In 1941 Ana was with a group that went to visit a leper colony about fifty miles away, on an island in the middle of Lake Chidengele. Their boat capsized in a storm on their return that evening and all were saved but one. In 1998 Missionary Douglas Perkins visited this leper colony which was now located at the side of the lake. When he asked if anyone remembered that visit back in 1941, a man whose fingers had worn down to stubs and whose nose was worn away came forward with a tattered old Bible. It had been given to him on that visit 57 years previously. This was verified by a name, signature and old yellowed picture in it.[5]

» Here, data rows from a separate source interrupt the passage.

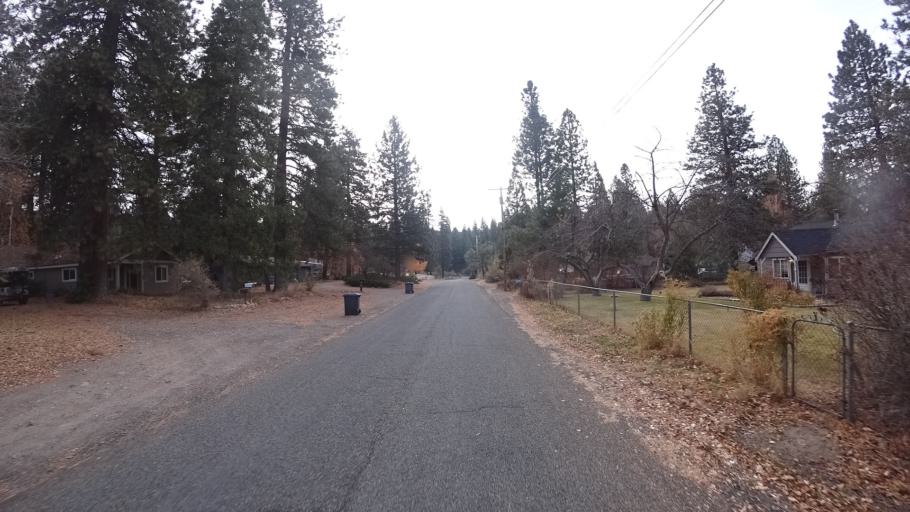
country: US
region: California
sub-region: Siskiyou County
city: Weed
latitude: 41.4468
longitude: -122.3589
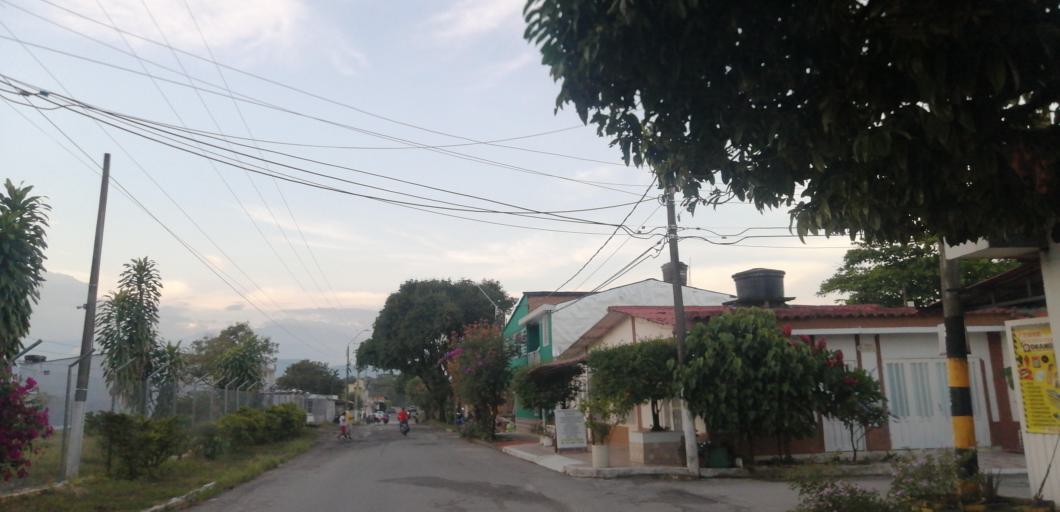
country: CO
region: Meta
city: Acacias
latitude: 3.9957
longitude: -73.7564
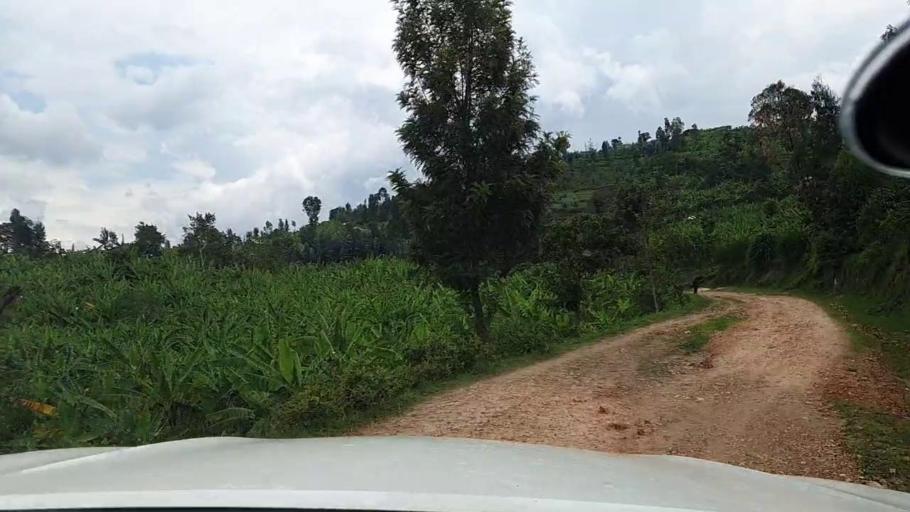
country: RW
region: Western Province
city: Kibuye
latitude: -2.0761
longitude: 29.4225
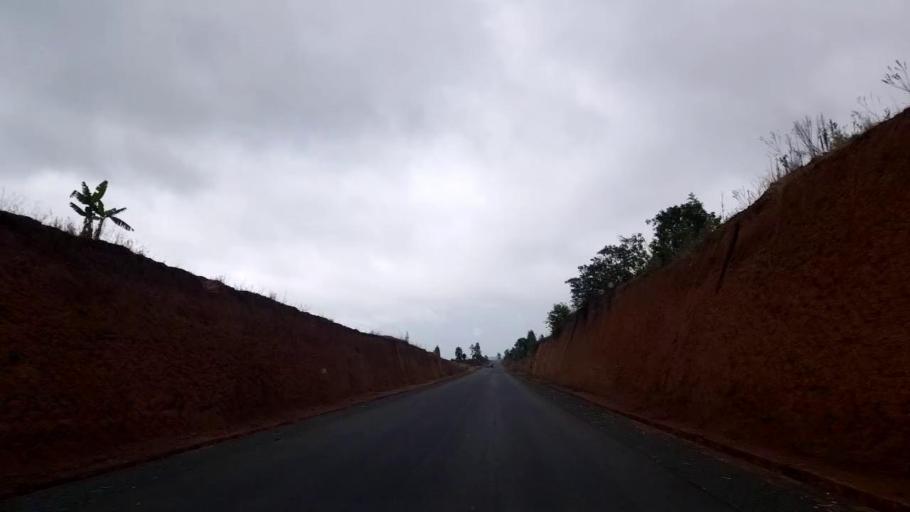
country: RW
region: Northern Province
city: Byumba
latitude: -1.4303
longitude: 30.2634
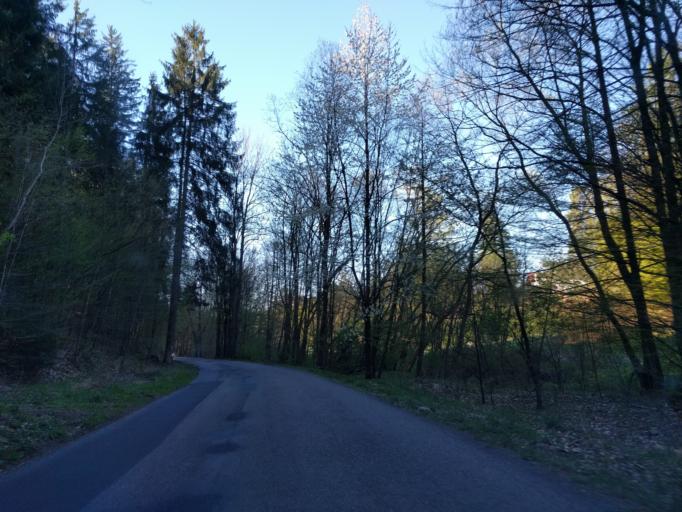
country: CZ
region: Central Bohemia
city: Ondrejov
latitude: 49.8976
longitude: 14.7387
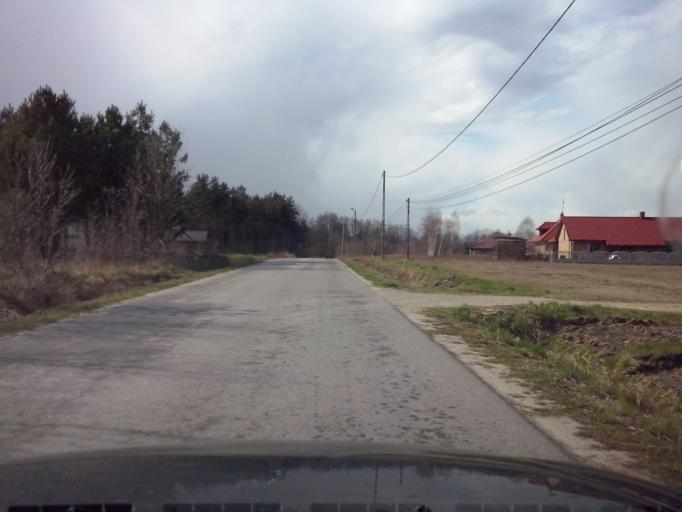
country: PL
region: Subcarpathian Voivodeship
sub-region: Powiat nizanski
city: Krzeszow
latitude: 50.4139
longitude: 22.3422
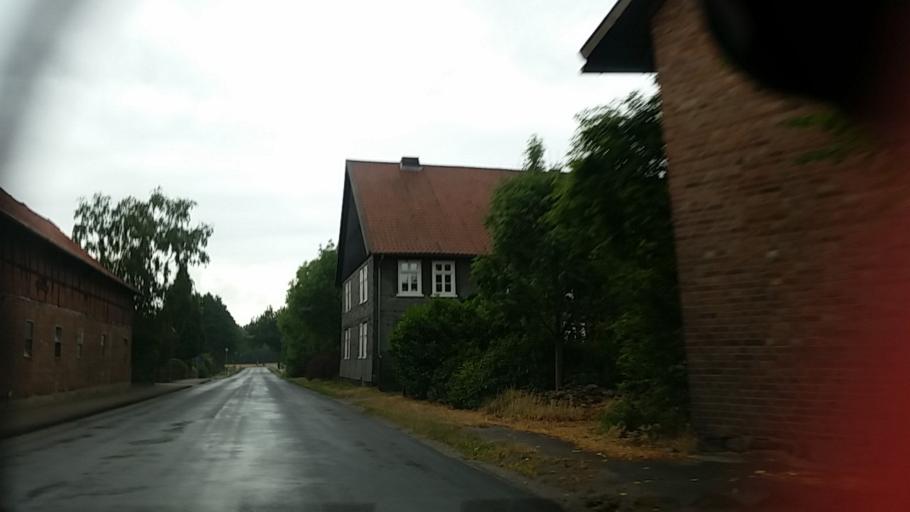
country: DE
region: Lower Saxony
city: Bokensdorf
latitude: 52.4963
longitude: 10.7131
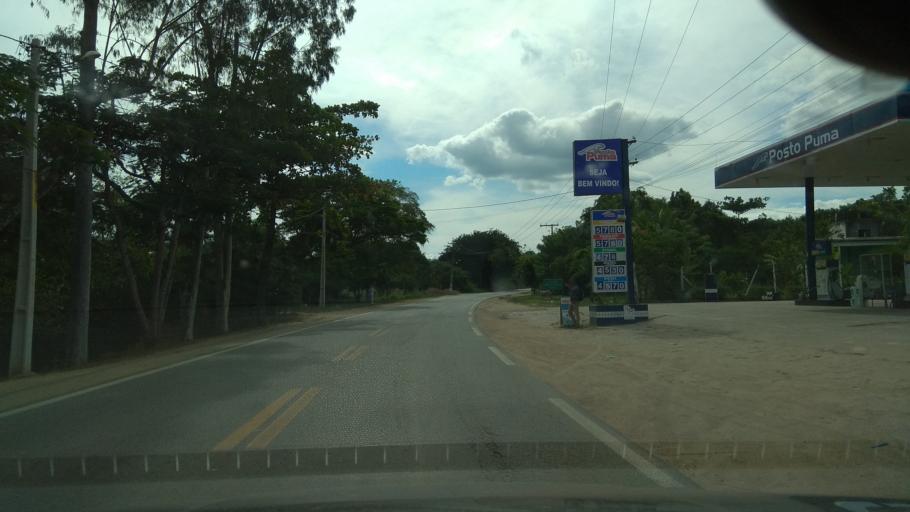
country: BR
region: Bahia
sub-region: Ipiau
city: Ipiau
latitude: -14.1200
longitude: -39.7703
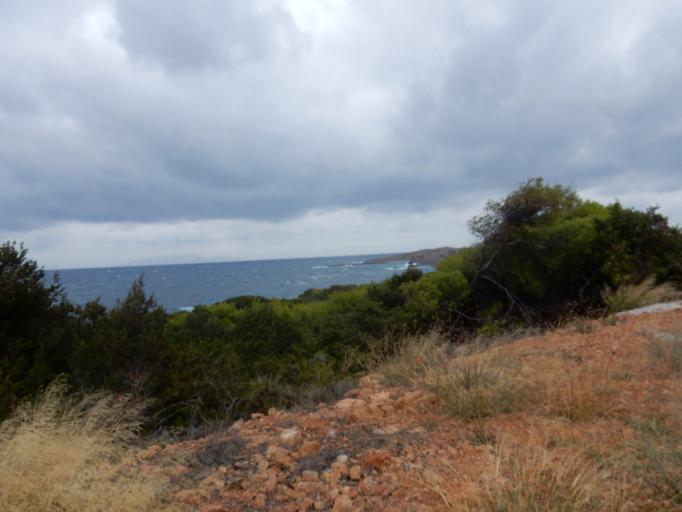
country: GR
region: Attica
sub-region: Nomarchia Anatolikis Attikis
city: Limin Mesoyaias
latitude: 37.9190
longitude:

Ana Mathusse developed a serious heart condition and soon afterwards, in 1945, was badly injured when the bus in which she was travelling to eswatini overturned. She was reported to have died but was only unconscious; however she lost an arm. Her eldest twin daughter, Marta, died of tuberculosis. Her family and neighbors taunted her, saying that all of these accidents came from the anger of the ancestral spirits. She struggled much in prayer over this but God helped her to overcome it. She had schoolgirls help her carry water and grind maize for her.

The Lord has greatly used her through the years in revivals and women’s meetings.[6] Old Mother Ana Mathusse still lived at Tavane Mission in 1995, a glowing, Spirit-filled lady. In 1997 she was hospitalized in eswatini with a broken leg. During a visit later that year to Matsapha, eswatini, Rev. Paul Dayhoff went to take her photograph. Immediately upon hearing his name Ana began telling of the visit of his father, Rev. Irvin E. Dayhoff, to the Manjacaze area in the 1920s and how she remembered his preaching.

In 1998 Ana Mathusse was the last surviving Nazarene that came from the Methodist Mission in Gazaland. She passed away to her reward during Easter week in 2000.

Paul S. Dayhoff


Notes:

  1. Vicente Mbanze, letter (13 April 1995).

  2. V. Mbanze, “Buku ya nkhuvo wa 50 wa malembe ya Kereke ya Munazarene ka Gaza ni Tete” (50th Anniversary of the Church of the Nazarene in Gazaland and Tete), (Tavane Mission, 1972), 29; Ana Mboweni, letter to Mutwalisi (Manjacaze, 11 April 1929).

  3. C. S. Jenkins, “Those Women…”, The Other Sheep (Kansas City, Missouri: Nazarene Publishing House, February 1954), 5-6.

  4. Amy N. Hinshaw, Native Torch Bearers, (Kansas City, MO: Nazarene Publishing House, 1934), 129-132.

  5. Doug and Elaine Perkins, e-mail message (13 February 1999).

  6. Oscar and Marjorie Stockwell, The Tribe of God: A Collection of Stories from African Christians, (Kansas City, MO: Nazarene Publishing House, 1989), 59.